Unlike group_misfit_task that was somehow already taken into account
through the comparison of spare capacity, group_asym_packing was not
considered at all in find_idlest_group so I prefer to stay
conservative and wait for users of asym_packing to come with a need
before adding this new mechanism.

>
> > +
> > +     case group_misfit_task:
> > +             /* Select group with the highest max capacity */
> > +             if (local->sgc->max_capacity >= idlest->sgc->max_capacity)
> > +                     return NULL;
>
> Got confused a bit here due to the naming; in this case 'group_misfit_task'
> only means 'if placed on this group, the task will be misfit'. If the
> idlest group will cause us to remain misfit, but can give us some extra
> capacity, I think it makes sense to move.
>
> > +             break;
> > +
> > +     case group_has_spare:
> > +             if (sd->flags & SD_NUMA) {
> > +#ifdef CONFIG_NUMA_BALANCING
> > +                     int idlest_cpu;
> > +                     /*
> > +                      * If there is spare capacity at NUMA, try to select
> > +                      * the preferred node
> > +                      */
> > +                     if (cpu_to_node(this_cpu) == p->numa_preferred_nid)
> > +                             return NULL;
> > +
> > +                     idlest_cpu = cpumask_first(sched_group_span(idlest));
> > +                     if (cpu_to_node(idlest_cpu) == p->numa_preferred_nid)
> > +                             return idlest;
> > +#endif
> > +                     /*
> > +                      * Otherwise, keep the task on this node to stay close
> > +                      * its wakeup source and improve locality.

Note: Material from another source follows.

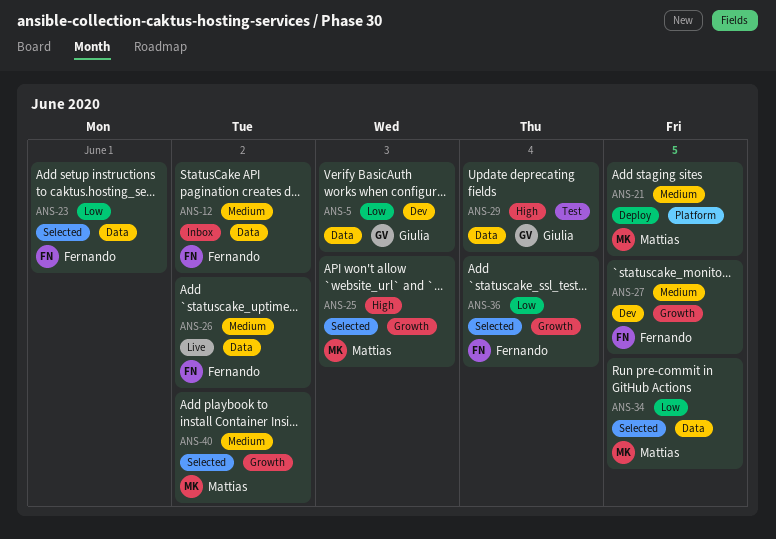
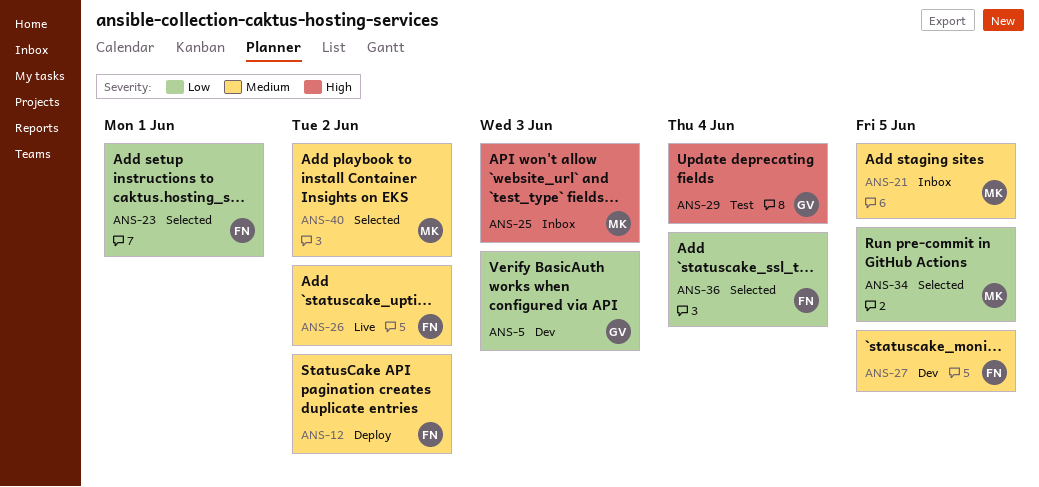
ANS-12, status: Inbox -> Deploy
ANS-21, status: Deploy -> Inbox
ANS-25, status: Selected -> Inbox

If there is
> > +                      * a real need of migration, periodic load balance will
> > +                      * take care of it.
> > +                      */
> > +                     if (local_sgs.idle_cpus)
> > +                             return NULL;
> > +             }
> > +
> > +             /*
> > +              * Select group with highest number of idle cpus. We could also
> > +              * compare the utilization which is more stable but it can end
> > +              * up that the group has less spare capacity but finally more
> > +              * idle cpus which means more opportunity to run task.
> > +              */
> > +             if (local_sgs.idle_cpus >= idlest_sgs.idle_cpus)
> > +                     return NULL;
> > +             break;
> > +     }
> > +
> > +     return idlest;
> > +}
> > +
> >  /**
> >   * update_sd_lb_stats - Update sched_domain's statistics for load balancing.
> >   * @env: The load balancing environment.
> >